# Commercial Chorizo jamondor recipe.



## BarberMeatHead (Feb 7, 2021)

Hello guys. I'm about to do a batch of sausages of all types and decided to take my chances asking for a recipe of a sausage I bought a few years ago.Uploading the picture in case someone recognises it and can help with it , noticed that many of there product have same paprika filled color  so maybe all of them have the same fermentation route. The sausage is clearly fermented as it has this well balanced kick of sour to it. The taste is sour and tangy , but not overwhelming. You can feel it before and after cooking, when cooked its pronounced even more , making sausage very tasty even before cooking even though it looks fresh and non dried or smoked at all. What I'm asking is if the starter culture they are using are widely available ( BACTOFERM maybe ?) or they make it on their own. 
I've read that the acidification of a starter culture binds meat together well , but the one i had was in 20-22mm casings and very loose and the casing  looked 3/4 full.


----------



## Wurstmeister (Feb 7, 2021)

Found a couple of recipes on the web on making the Spanish Chorizo but think this one might be a good place to start. .  The link is to a British smoker site that has the recipes for both dry curing and fresh sausages plus a very good discussion on the sausage.  Hope this helps.   
Homemade Spanish Chorizo Sausage Recipe (barbecue-smoker-recipes.com)


----------



## BarberMeatHead (Feb 7, 2021)

It will be im gonna read it eventually.

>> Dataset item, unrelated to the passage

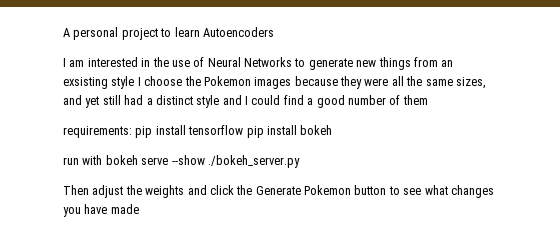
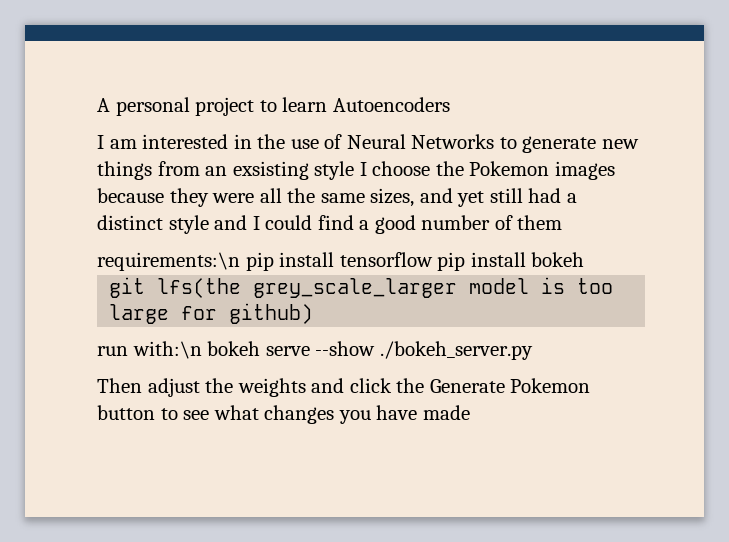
[63,126,132,138] requirements: -> [97,252,240,271] requirements:\n
(333, 130) none -> [109,277,614,298] [109,303,314,324] // git lfs(the grey_scale_larger model is too large for github)
[82,155,103,165] with -> [132,341,202,359] with:\n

Have some reading to do already , Thank you.
Anyways i know its not related to category , but may i ask a question regards smoking meat?
Is there any side effects to taste or the smell of a meat if i cure it in a smokehouse that was used for smoking fish and fish only for the last decade , should i somehow clean it or leave it as it is since its gonna be used for same purposes later.


----------



## Wurstmeister (Feb 7, 2021)

BarberMeatHead said:


> It will be im gonna read it eventually. Have some reading to do already , Thank you.
> Anyways i know its not related to category , but may i ask a question regards smoking meat?
> Is there any side effects to taste or the smell of a meat if i cure it in a smokehouse that was used for smoking fish and fish only for the last decade , should i somehow clean it or leave it as it is since its gonna be used for same purposes later.


Check with _*Bearcarver *_on this forum. He wrote a reply back to a similar question in May 2019 about smoking fish and meat in the same smoker and didn't have any issues. (MES electric smoker). I haven't had any issues using my Little Chef electric for both fish & meat, but, I'm not an expert. If the smokehouse you are using is wood, you might have some residual smoke flavors from the the previous smoking woods in the walls but I don't think your meats will have a fishy odor or flavor.


----------